À travers ces tensions morales, liées à la constitution de listes nominatives de « victimes », se voit posé l’enjeu éthique du consentement au harcèlement. Pour le sociologue François Dupuy, les cadres sont placés face à une « ambiguïté congénitale : à la fois salariés comme les autres et différents des autres », ce sont des intermédiaires entre les directions et les salariés. Ils sont, de ce fait, exhortés à « jouer avec » les décisions de leur firme quand, dans certains cas, ils n’aspirent qu’à « jouer contre » (La Fatigue des élites. Le capitalisme et ses cadres, Seuil, La République des Idées, 2005, p. 6). Mais la « déprotection » qui les frappe, avec la mondialisation de l’économie, les vulnérabilise dans leur intégrité morale : le risque de la perte d’emploi est un couperet permanent, générant une coopération avec le sommet de l’entreprise et une « banalisation du mal ». Soulevée par le psychiatre et psychodynamicien du travail Christophe Dejours dans Souffrance en France. La banalisation de l’injustice sociale (Seuil, 2009), cette notion met en avant le fait que les nouvelles organisations du travail peuvent potentiellement transformer tout individu ordinaire en persécuteur et contribuer ainsi à une normalisation de ces formes de gouvernance harcelante.

Cette large portée, qui réfléchit la violence en des termes historiques et idéologiques, prend généralement des accents plus confidentiels et psychiatriques dans les œuvres thématisant le harcèlement interpersonnel. Si Le Bureau vide (Buchet-Chastel, 2010) de Frank De Bondt fait exception (la placardisation du protagoniste y cible le diktat de la finance, l’entreprise refusant au narrateur un départ conforme au Droit du travail pour économiser les frais d’un licenciement), Les Heures souterraines (JC Lattès, 2009) de Delphine de Vigan répond à cette analyse. Le harcèlement y est moins une méthode de contournement des procédures de licenciement, voire un outil de gestion pathogène de l’ensemble du personnel, qu’une pratique perverse pratiquée dans un but de destruction d’autrui et de valorisation de son propre pouvoir. Le lieu de déploiement de la névrose – l’entreprise – est en un sens annexe, quoiqu’il soit un terrain idoine par la verticalité des rapports qui le structure. Proposant une description détaillée des différentes étapes de l’agression de Mathilde, la fable entrepreneuriale suit la gradation croissante des nuisances du bourreau : refus de communiquer, déni de regard, éviction des réunions, dépossession du poste de travail, filtrage des appels, théâtralisation publique d’une fausse agression. La narration insiste sur le caractère sourd de ces actes qui ne relèvent jamais, sauf exception, du coup d’éclat et qui, pris isolément, peuvent sembler sinon anecdotiques, du moins inaptes à révéler l’ampleur du processus destructeur.

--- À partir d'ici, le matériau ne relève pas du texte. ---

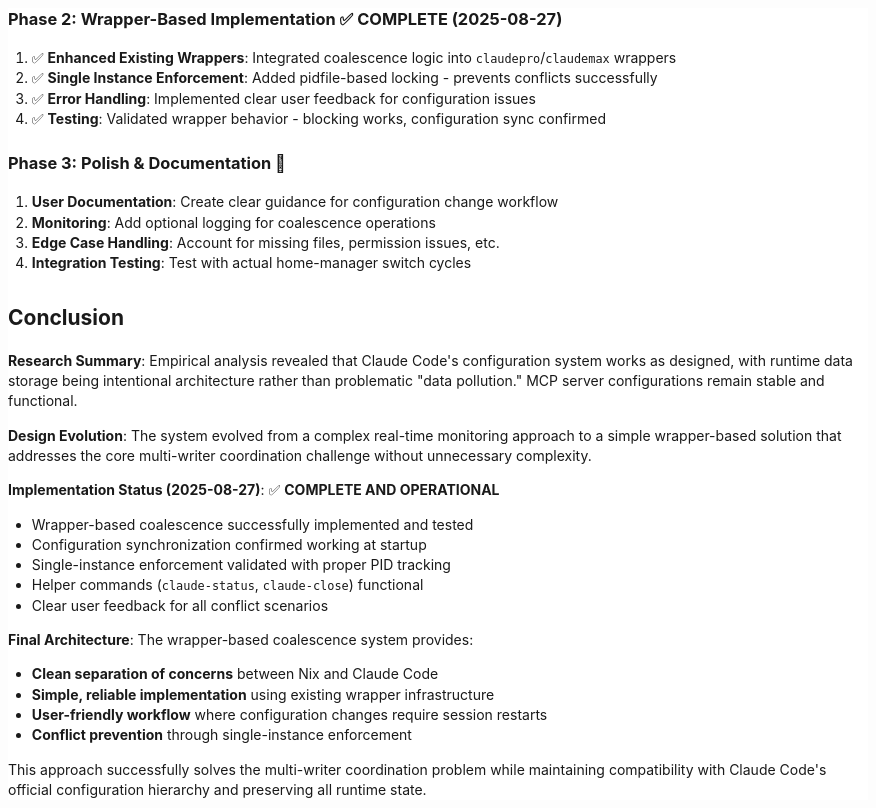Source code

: ### Phase 2: Wrapper-Based Implementation ✅ COMPLETE (2025-08-27)
1. ✅ **Enhanced Existing Wrappers**: Integrated coalescence logic into `claudepro`/`claudemax` wrappers
2. ✅ **Single Instance Enforcement**: Added pidfile-based locking - prevents conflicts successfully
3. ✅ **Error Handling**: Implemented clear user feedback for configuration issues
4. ✅ **Testing**: Validated wrapper behavior - blocking works, configuration sync confirmed

### Phase 3: Polish & Documentation 🎯
1. **User Documentation**: Create clear guidance for configuration change workflow
2. **Monitoring**: Add optional logging for coalescence operations
3. **Edge Case Handling**: Account for missing files, permission issues, etc.
4. **Integration Testing**: Test with actual home-manager switch cycles

## Conclusion

**Research Summary**: Empirical analysis revealed that Claude Code's configuration system works as designed, with runtime data storage being intentional architecture rather than problematic "data pollution." MCP server configurations remain stable and functional.

**Design Evolution**: The system evolved from a complex real-time monitoring approach to a simple wrapper-based solution that addresses the core multi-writer coordination challenge without unnecessary complexity.

**Implementation Status (2025-08-27)**: ✅ **COMPLETE AND OPERATIONAL**
- Wrapper-based coalescence successfully implemented and tested
- Configuration synchronization confirmed working at startup
- Single-instance enforcement validated with proper PID tracking
- Helper commands (`claude-status`, `claude-close`) functional
- Clear user feedback for all conflict scenarios

**Final Architecture**: The wrapper-based coalescence system provides:
- **Clean separation of concerns** between Nix and Claude Code
- **Simple, reliable implementation** using existing wrapper infrastructure  
- **User-friendly workflow** where configuration changes require session restarts
- **Conflict prevention** through single-instance enforcement

This approach successfully solves the multi-writer coordination problem while maintaining compatibility with Claude Code's official configuration hierarchy and preserving all runtime state.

Par sa saisie du harcèlement, la littérature du travail concourt donc pour une part à la réflexion sur l’éthique des entreprises, la priorité qu’elles donnent à la rationalité économique, quitte à s’engager dans des formes de malveillance cynique, plutôt qu’au bien-être salarial. Elle s’appuie, pour ce faire, sur les retombées individuelles et collectives de cette violence qu’elle donne à voir. Mais ce travail de dévoilement vise également à appuyer sur le « problème de la preuve » (Le Harcèlement moral dans la vie professionnelle, p. 432) dans les faits de harcèlement. Les fictions, en faisant récit, proposent une forme de réparation éthique : elles donnent sens à des événements autrement épars et disparates. Reconstituant des processus, elles permettent au lecteur d’éprouver et d’expérimenter des situations, mécanismes et cheminements professionnels et d’en ressortir plus averti.